Read more Is Rachel Reeves actually to blame for the ‘Truss crash’?
So what are these costs? A Carbon Tax which punishes us for using the gas power stations we need when the sun does not shine and the wind does not blow. Decades-old and eye-wateringly expensive renewable subsidies, network and grid balancing charges that are going through the roof thanks to Ed Miliband, and an ever-growing stack of redistribution schemes to compensate certain households and certain businesses for high energy prices.
If you run a struggling pub, shop or any other business that doesn’t qualify as a special case, you are being hit with a triple whammy: not just your own rising electricity costs, but also higher taxes and extra charges on your energy bill to subsidise the chosen few.
We need to make electricity cheap
This is a doom loop.

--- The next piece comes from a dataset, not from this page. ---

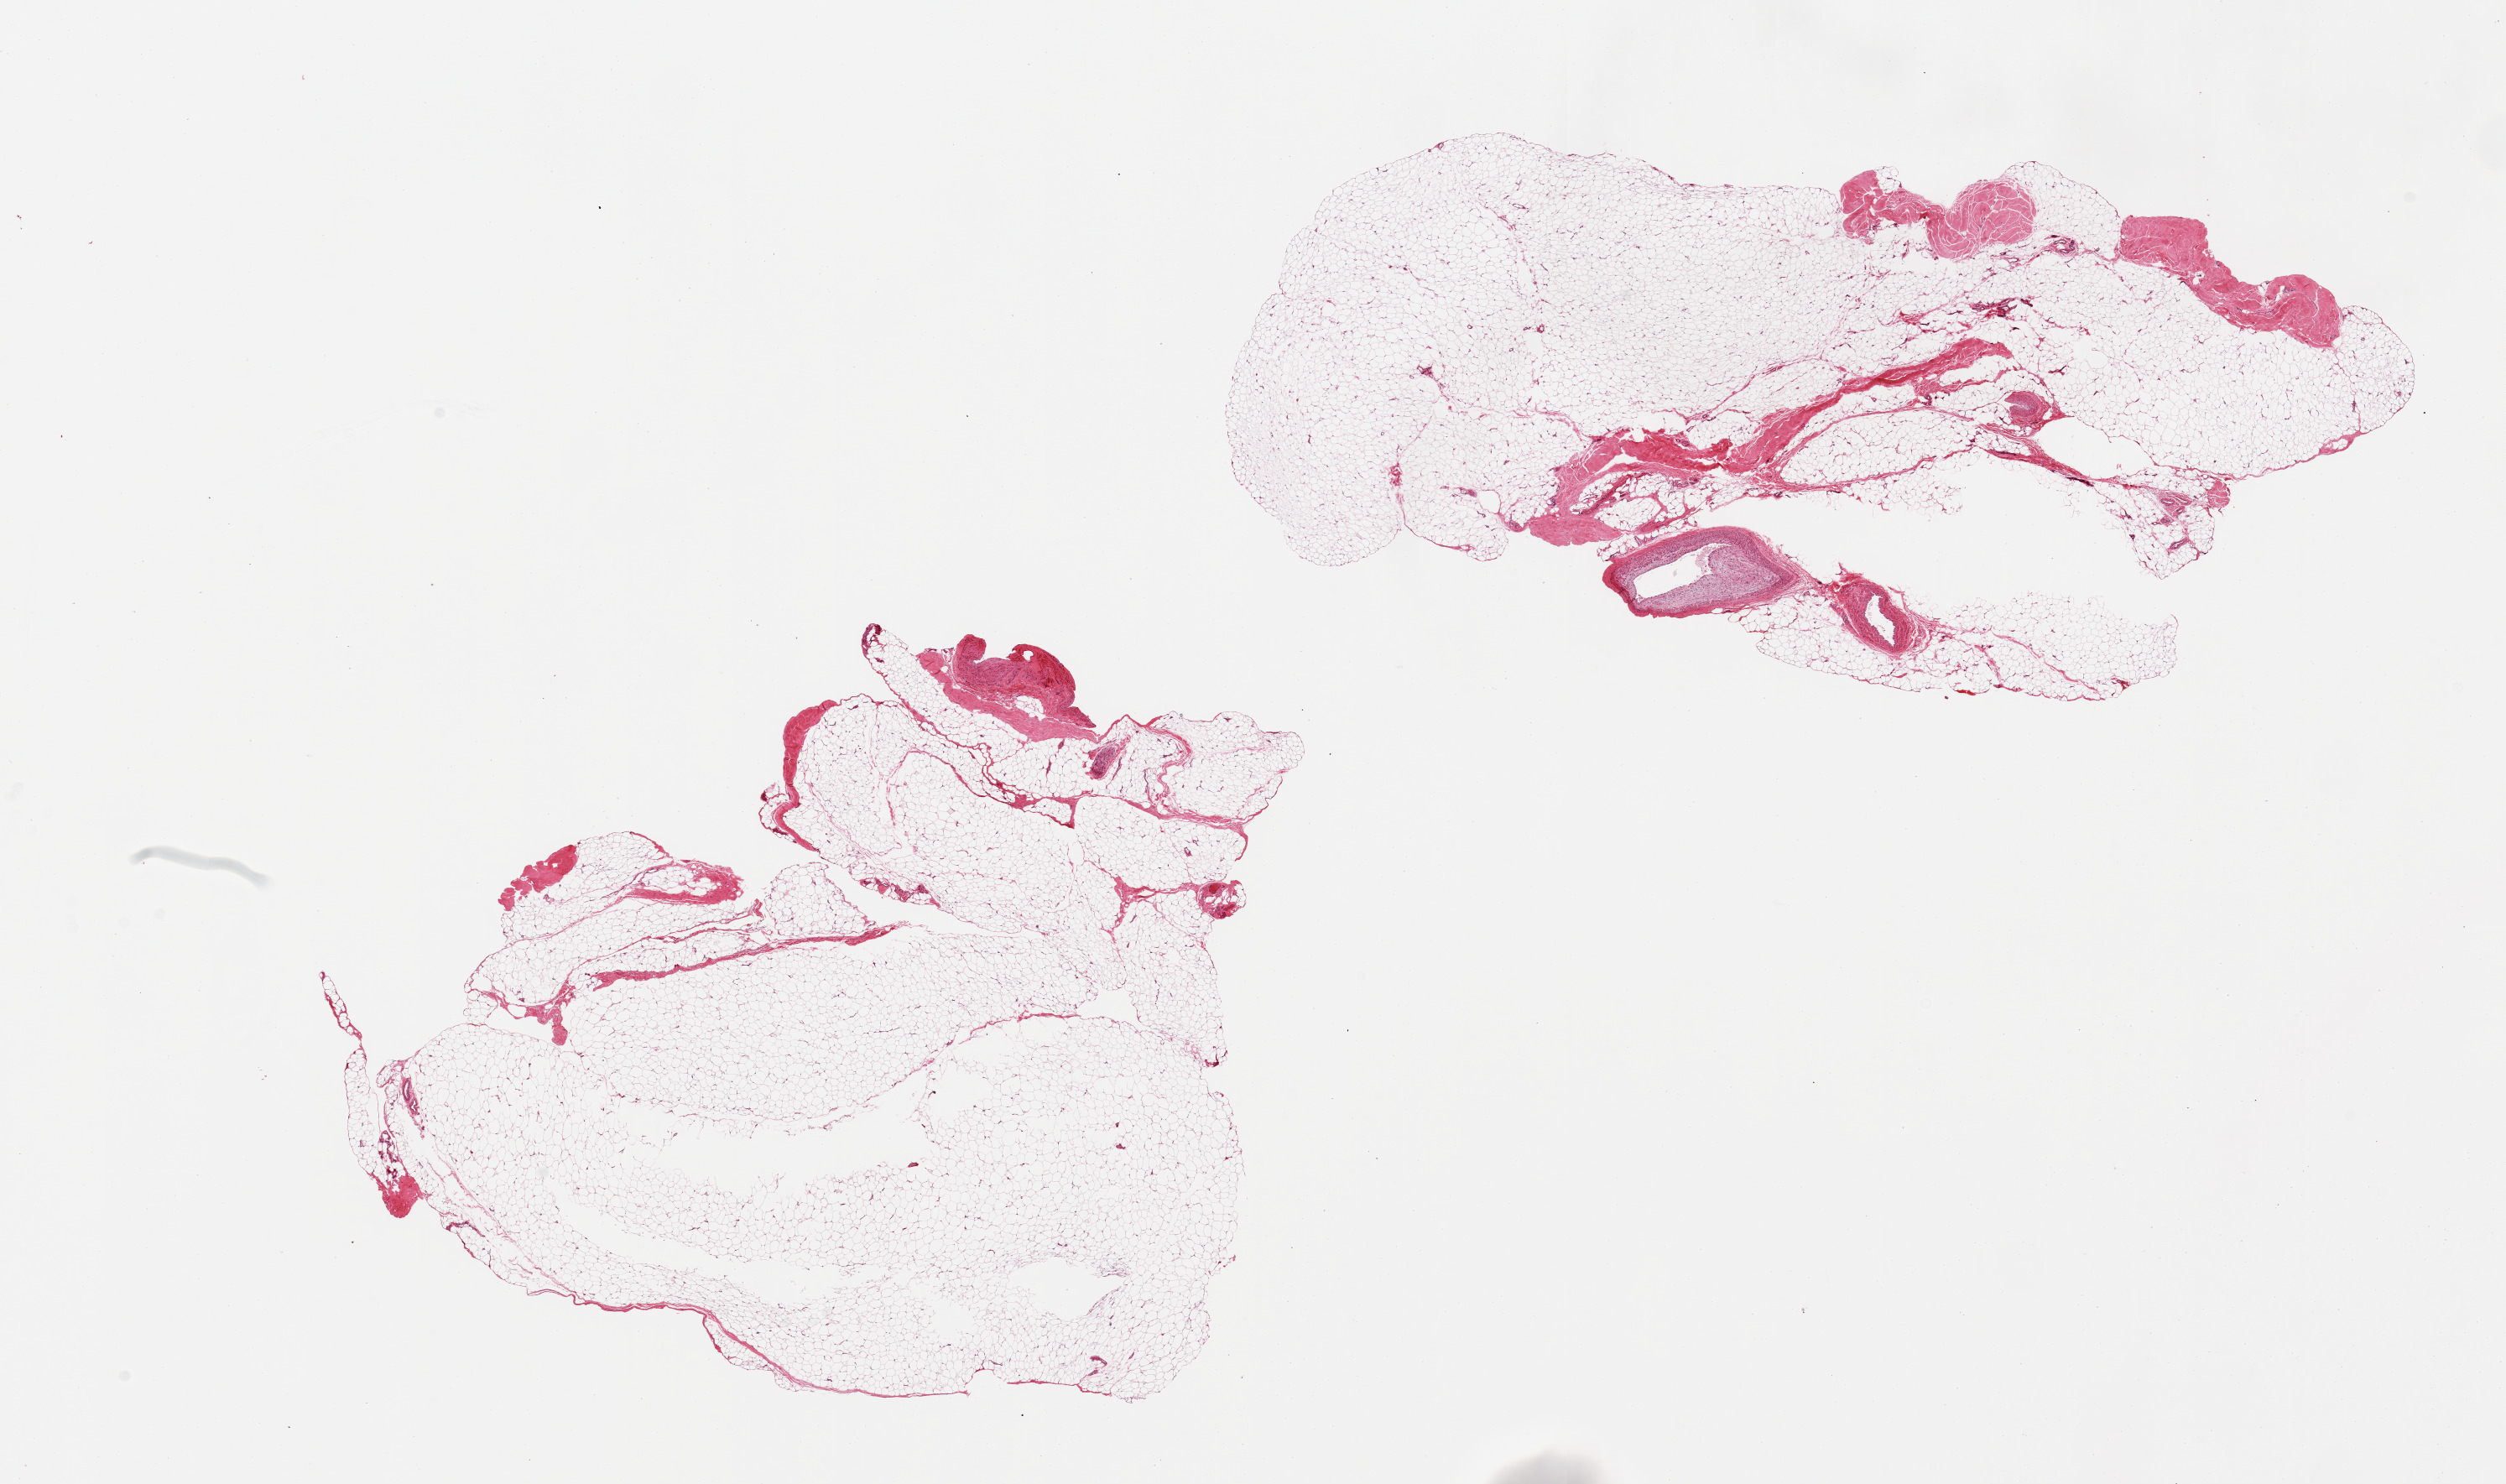
Haematoxylin and eosin whole-slide image — low-resolution overview of the scanned area, about 23.6 x 14.0 mm; PAXgene-fixed paraffin-embedded (PFPE) section; target tissue: adipose tissue; tissue donor sample. Male donor.
Pathologist's review note for this sample: 2 pieces, ~5-10% fascia/vascular elements.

Carrying on down this path will mean more businesses going under, which in turn means fewer people using electricity. But the fixed costs of the system will remain. So your bills will go up again as those fixed costs are spread over an ever-shrinking group of users. And on and on we go. Higher bills and fewer businesses means even higher bills and even fewer businesses.
This is not working for consumers, our economy or the environment. The single most important thing for decarbonisation is to make electricity cheap. Yet Ed Miliband’s chaotic rush to have the cleanest electricity in the world is pushing costs so high that it is deterring people from using that electricity.
High electricity prices are crushing industry, squandering our chance to lead on AI and penalising people who want to electrify. We need to break this cycle. If we want people to use electricity, then we need a relentless focus on making electricity cheap.
We cannot keep punishing British manufacturing with high energy costs and taxes in the name of climate change, only to drive them out of business and import the same goods that we used to make ourselves, but with much higher emissions.
The Cheap Power Plan would axe the Carbon Tax and remove non-commodity costs to cut electricity bills and make our businesses more competitive. And, crucially, it would not cost taxpayers or billpayers a penny.